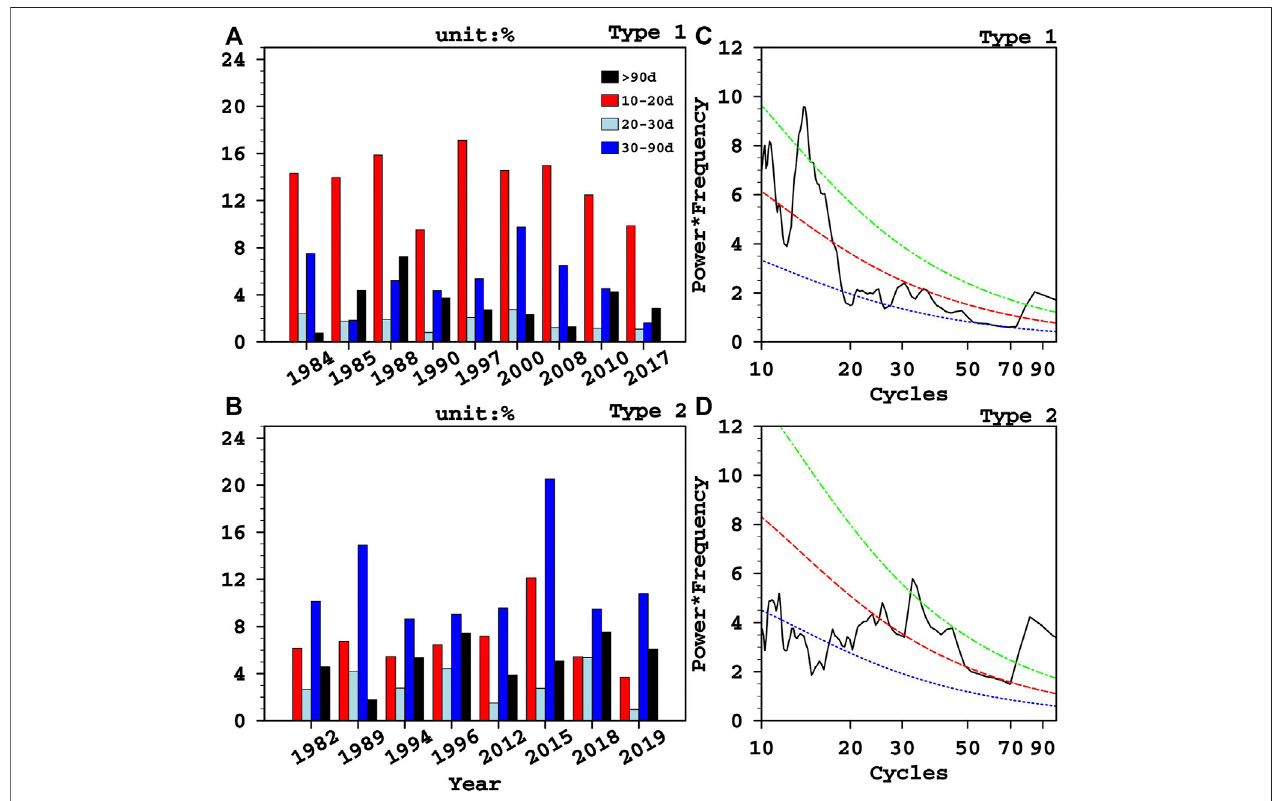
FIGURE3| Variancecontributionsofdifferentoscillations(10 – 20 days,20 – 30days,30 – 90 days,andequalandgreaterthan90 days)tosummerrainfallvariations of type 1 (A) and type 2 (B) years. Power spectrum analyses of regional averaged daily precipitation during summer of type 1 (C) and type 2 (D) years.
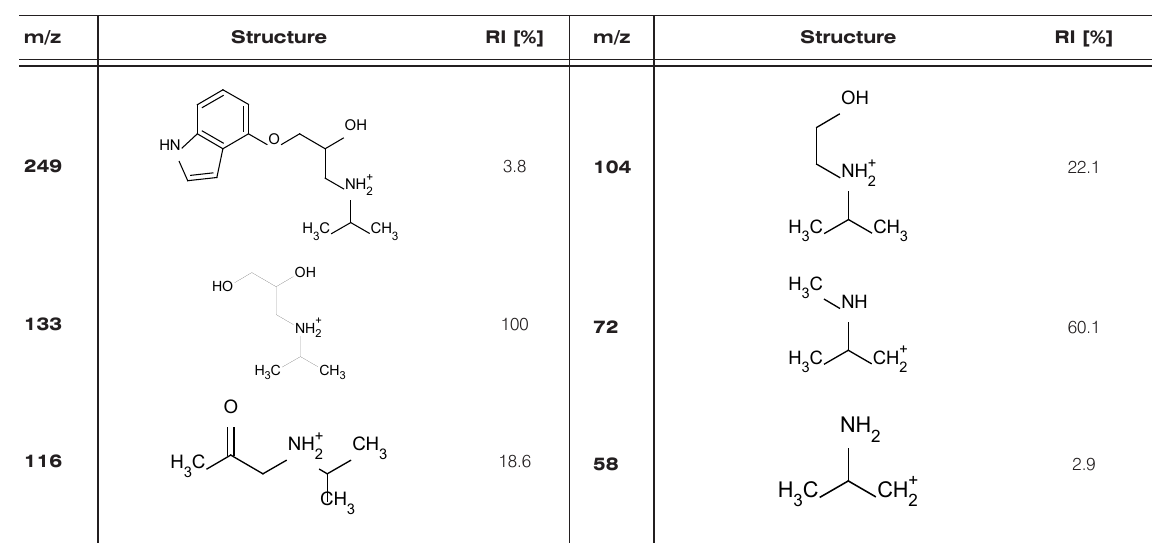
Table 3. Proposed structures of some fragment ions in the MS spectrum of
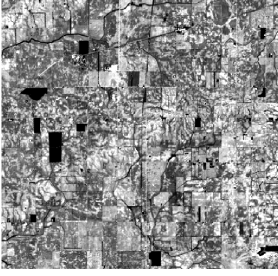
( c ) Figure 9. Classification results of the population of Indiana ( a ), the simulated population of Georgia ( b ), the thermal band ( c ), and the break points using adaptive GIC for multi-peak data. 5.3. Multi-Dimensional Data To deal with multi-dimensional data, we transformed the RGB composite into a new feature space by calculating the Euclidean norm of each pixel. Figure 10 shows the feature map and the classification results using the adaptive GIC. This feature maintains the rep- resentative information of higher dimensions, i.e., the spectral domain, and reduce the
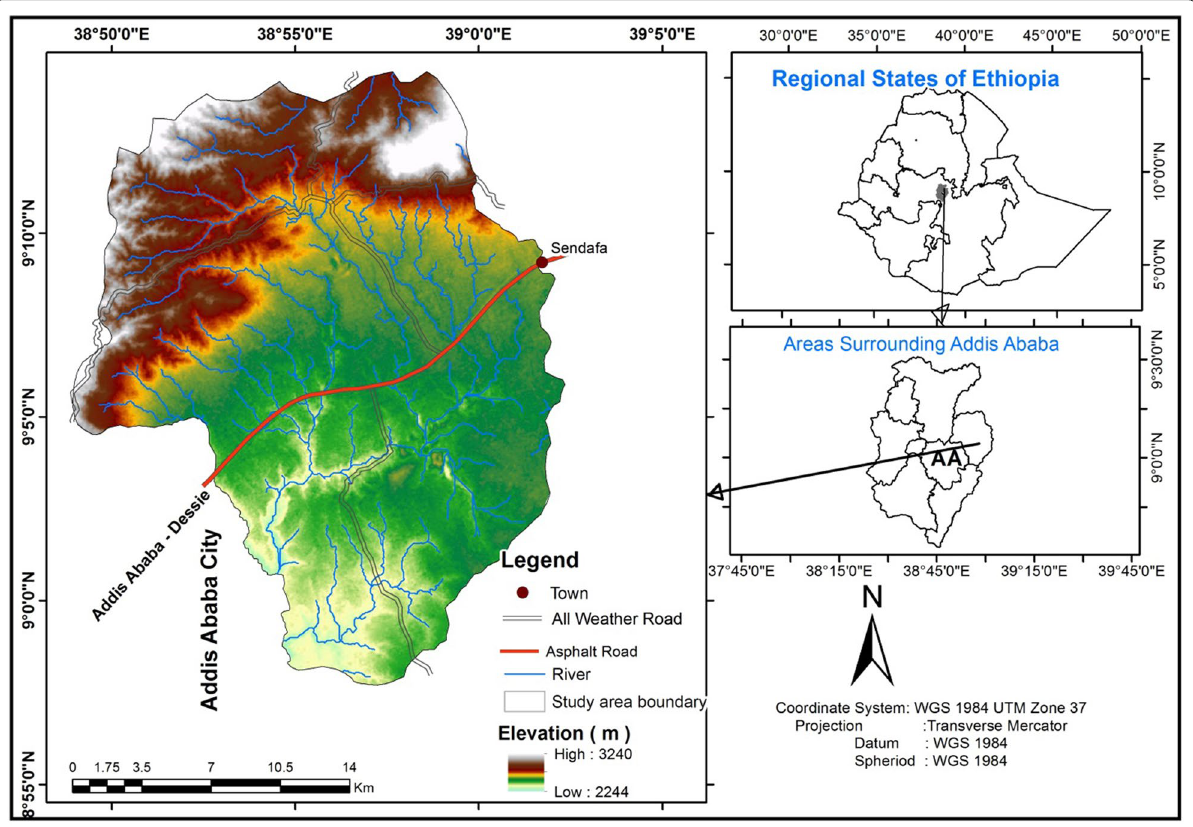
Fig. 1 Location and topography of the study area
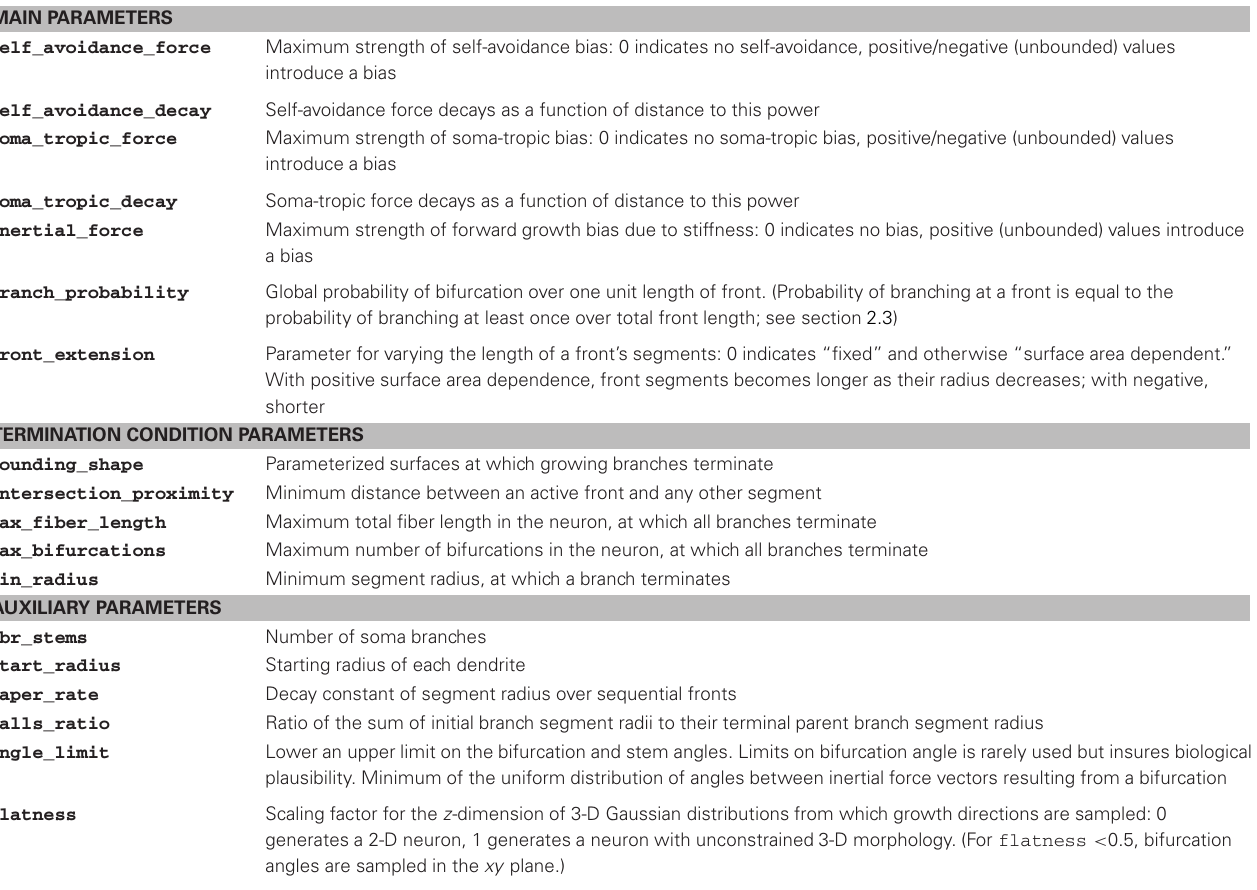
Table 1 | Parameters of the morphogenetic algorithm and their explanation. MAIN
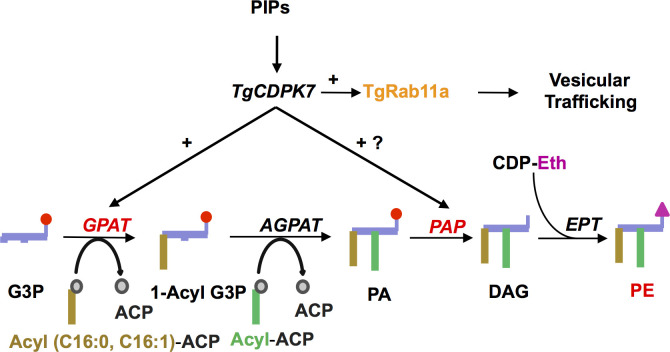
A model for TgCDPK7 signaling.TgCDPK7, which interacts with PIPs [8], targets trafficking of key proteins like GPI linked proteins like SAG1/3 via its ability to facilitate the phosphorylation of proteins like TgRab11a. It regulates PE metabolism in the parasite possibly via its ability to regulate enzymes involved in PL metabolism like GPAT and PAP and these events are critical for the division of T. gondii.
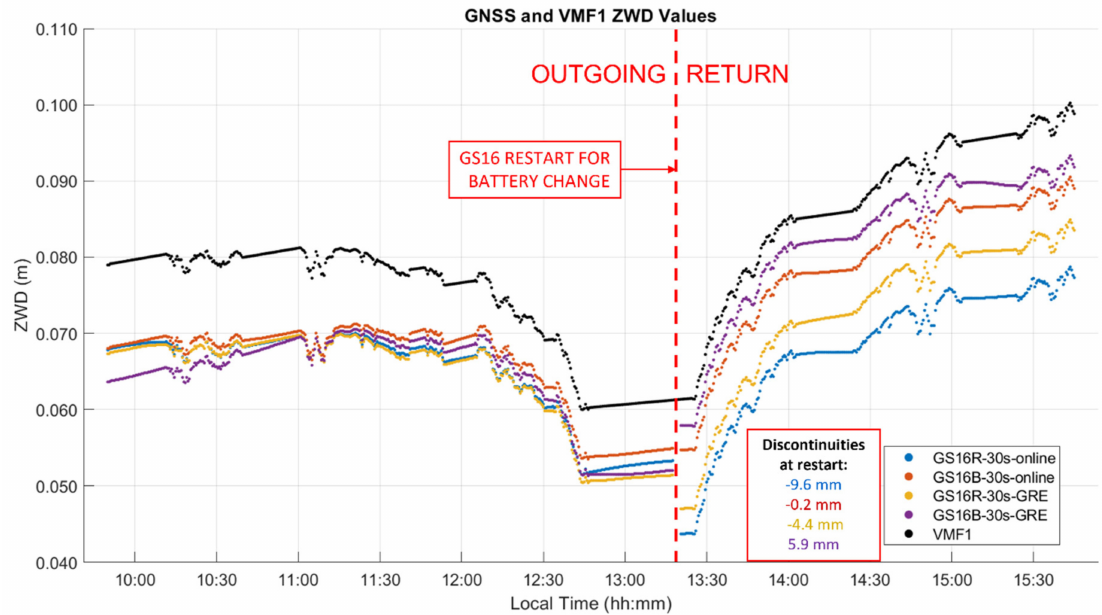
Figure 14. Kinematic dataset B ZWD profiles of outgoing and return trajectories. Local time is UTC −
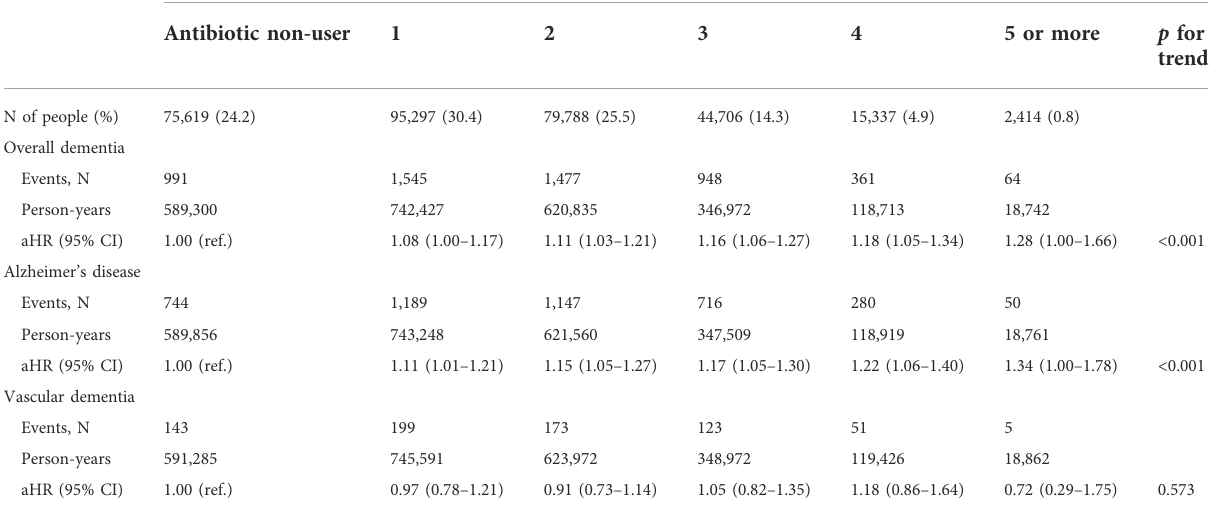
TABLE 4 Risk for dementia incidence according to the number of antibiotic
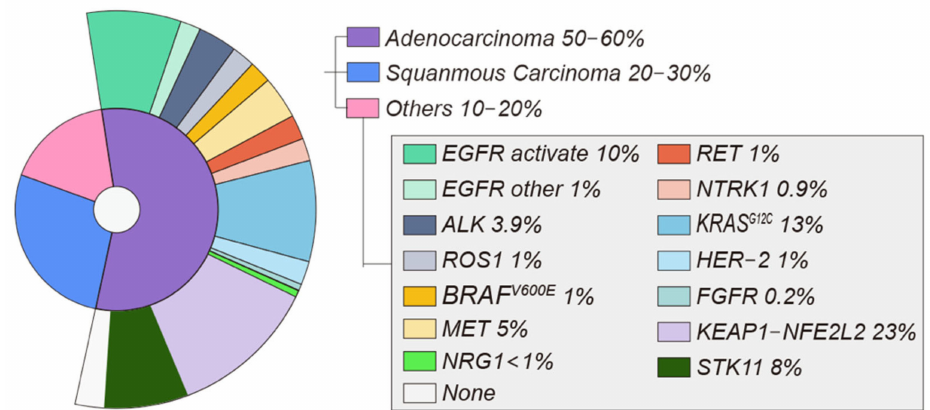
Figure 1. In total, 50–60% of NSCLC cases are adenocarcinomas, whereas 20–30% are squamous cell carcinomas. Adenocarcinoma molecular alterations related to targetable oncogenic drivers. Incidences of oncogenic driver alterations extracted from study results [6,9,10].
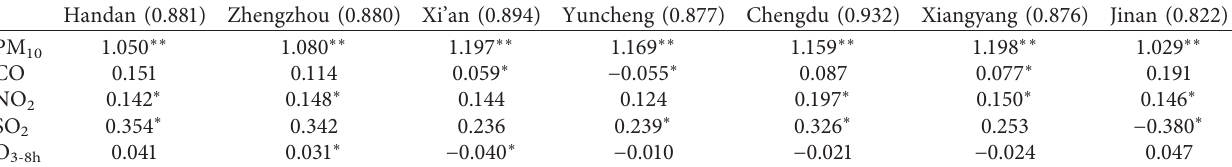
Table 5: Statistical results of MGWR model between PM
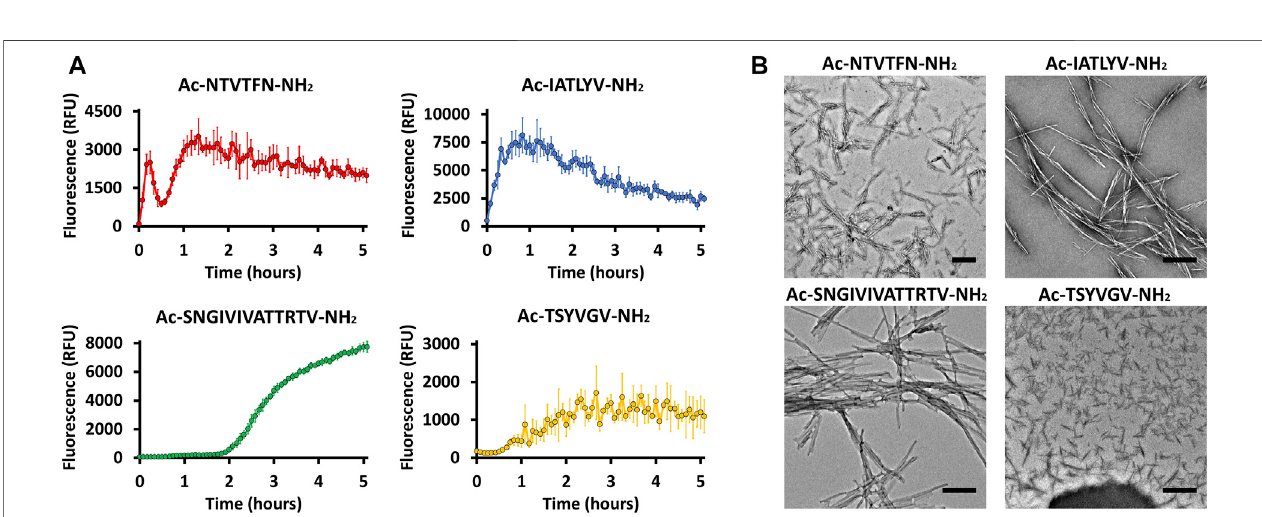
FIGURE 3 | Predicted segments exhibiting amyloidogenic properties (A) Segments for which the crystal structure was determined and 322 SNGIVIVATTRTV 334 show fi brillationwhen incubatedwithThT.Measurementswereconducted in50 mMTris-HClbuffer, 20 mMThT, and300 µMofpeptide.Thegraphshowstheaverage of three technical repeats, with error bars representing standard deviations. (B) Electron micrographs of the four segments show fi bril formation after 48 h of incubation. Scale bar represents 300 nm.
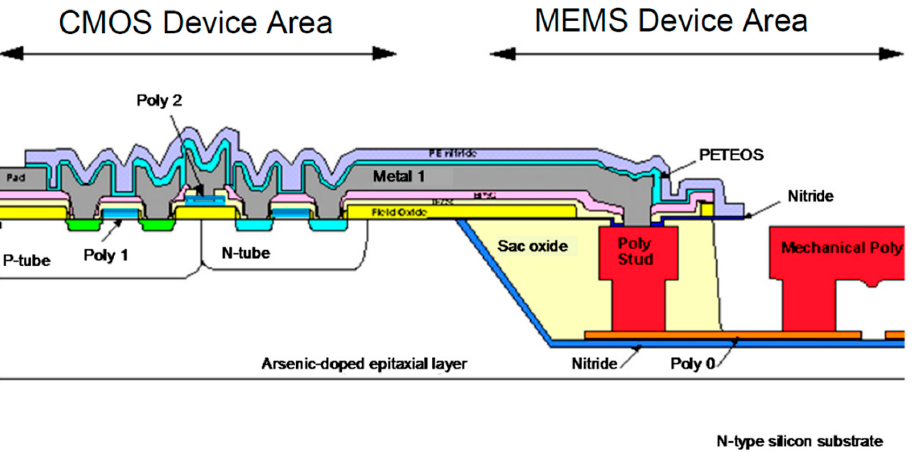
Figure 1. Cross-section of CMOS (complementary metal-oxide-semiconductor) and MEMS micro-electro-mechanical systems) in the recess trench in pre-CMOS integration [12].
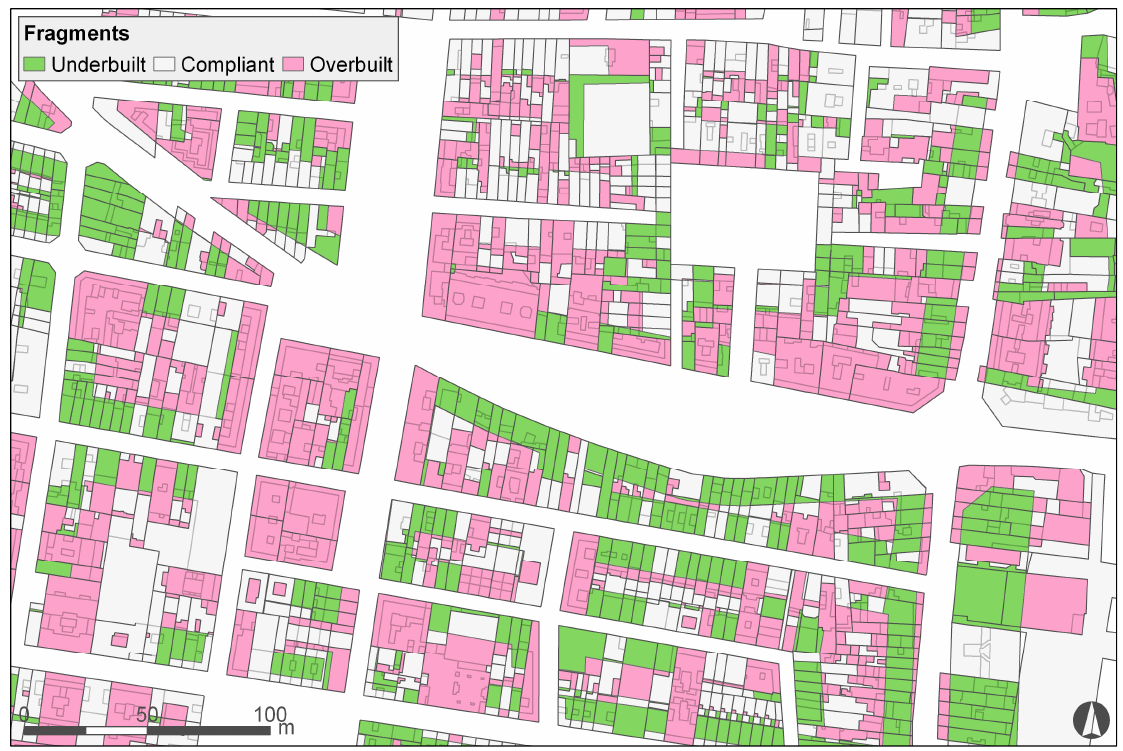
Figure 13. Partial map of fragments according to their legal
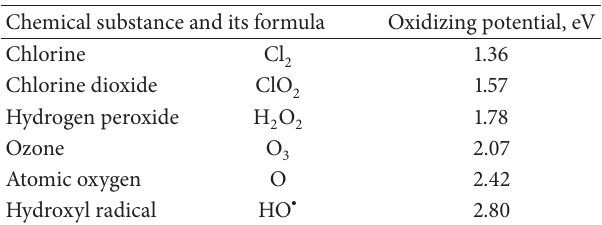
Chemical substance and its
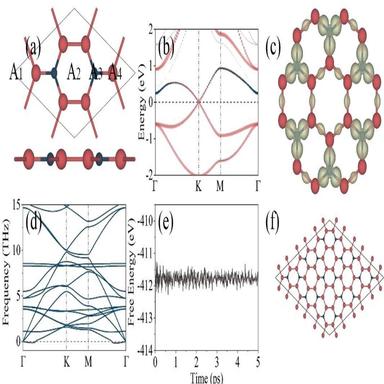
(a) Top and side views of the optimized Si3C unit cell, with dark gray (small) and brick red (big) balls representing C and Si atoms, respectively. Four possible Li adsorption sites are labeled as A1, A2, A3, A4. (b) Band structure of Si3C. The Fermi level is set to zero. (c) Charge accumulation induced by Si atoms in Si3C. (d) Phonon dispersive curves of Si3C. (e) Variation of free energies during AIMD calculations at 300 K for 5 ps for Si3C. (f) Snapshots of the final frame of Si3C monolayer at 300 K.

# # # #

:: What this task involves ::
Repeat every line above exactly, but omit all images.

:: Exercise response ::
FIGURE3| Variancecontributionsofdifferentoscillations(10 – 20 days,20 – 30days,30 – 90 days,andequalandgreaterthan90 days)tosummerrainfallvariations of type 1 (A) and type 2 (B) years. Power spectrum analyses of regional averaged daily precipitation during summer of type 1 (C) and type 2 (D) years.
Table 3. Proposed structures of some fragment ions in the MS spectrum of
( c ) Figure 9. Classification results of the population of Indiana ( a ), the simulated population of Georgia ( b ), the thermal band ( c ), and the break points using adaptive GIC for multi-peak data. 5.3. Multi-Dimensional Data To deal with multi-dimensional data, we transformed the RGB composite into a new feature space by calculating the Euclidean norm of each pixel. Figure 10 shows the feature map and the classification results using the adaptive GIC. This feature maintains the rep- resentative information of higher dimensions, i.e., the spectral domain, and reduce the
Fig. 1 Location and topography of the study area
Table 1 | Parameters of the morphogenetic algorithm and their explanation. MAIN
A model for TgCDPK7 signaling.TgCDPK7, which interacts with PIPs [8], targets trafficking of key proteins like GPI linked proteins like SAG1/3 via its ability to facilitate the phosphorylation of proteins like TgRab11a. It regulates PE metabolism in the parasite possibly via its ability to regulate enzymes involved in PL metabolism like GPAT and PAP and these events are critical for the division of T. gondii.
Figure 14. Kinematic dataset B ZWD profiles of outgoing and return trajectories. Local time is UTC −
TABLE 4 Risk for dementia incidence according to the number of antibiotic
Figure 1. In total, 50–60% of NSCLC cases are adenocarcinomas, whereas 20–30% are squamous cell carcinomas. Adenocarcinoma molecular alterations related to targetable oncogenic drivers. Incidences of oncogenic driver alterations extracted from study results [6,9,10].
Table 5: Statistical results of MGWR model between PM
FIGURE 3 | Predicted segments exhibiting amyloidogenic properties (A) Segments for which the crystal structure was determined and 322 SNGIVIVATTRTV 334 show fi brillationwhen incubatedwithThT.Measurementswereconducted in50 mMTris-HClbuffer, 20 mMThT, and300 µMofpeptide.Thegraphshowstheaverage of three technical repeats, with error bars representing standard deviations. (B) Electron micrographs of the four segments show fi bril formation after 48 h of incubation. Scale bar represents 300 nm.
Figure 1. Cross-section of CMOS (complementary metal-oxide-semiconductor) and MEMS micro-electro-mechanical systems) in the recess trench in pre-CMOS integration [12].
Figure 13. Partial map of fragments according to their legal
Chemical substance and its
(a) Top and side views of the optimized Si3C unit cell, with dark gray (small) and brick red (big) balls representing C and Si atoms, respectively. Four possible Li adsorption sites are labeled as A1, A2, A3, A4. (b) Band structure of Si3C. The Fermi level is set to zero. (c) Charge accumulation induced by Si atoms in Si3C. (d) Phonon dispersive curves of Si3C. (e) Variation of free energies during AIMD calculations at 300 K for 5 ps for Si3C. (f) Snapshots of the final frame of Si3C monolayer at 300 K.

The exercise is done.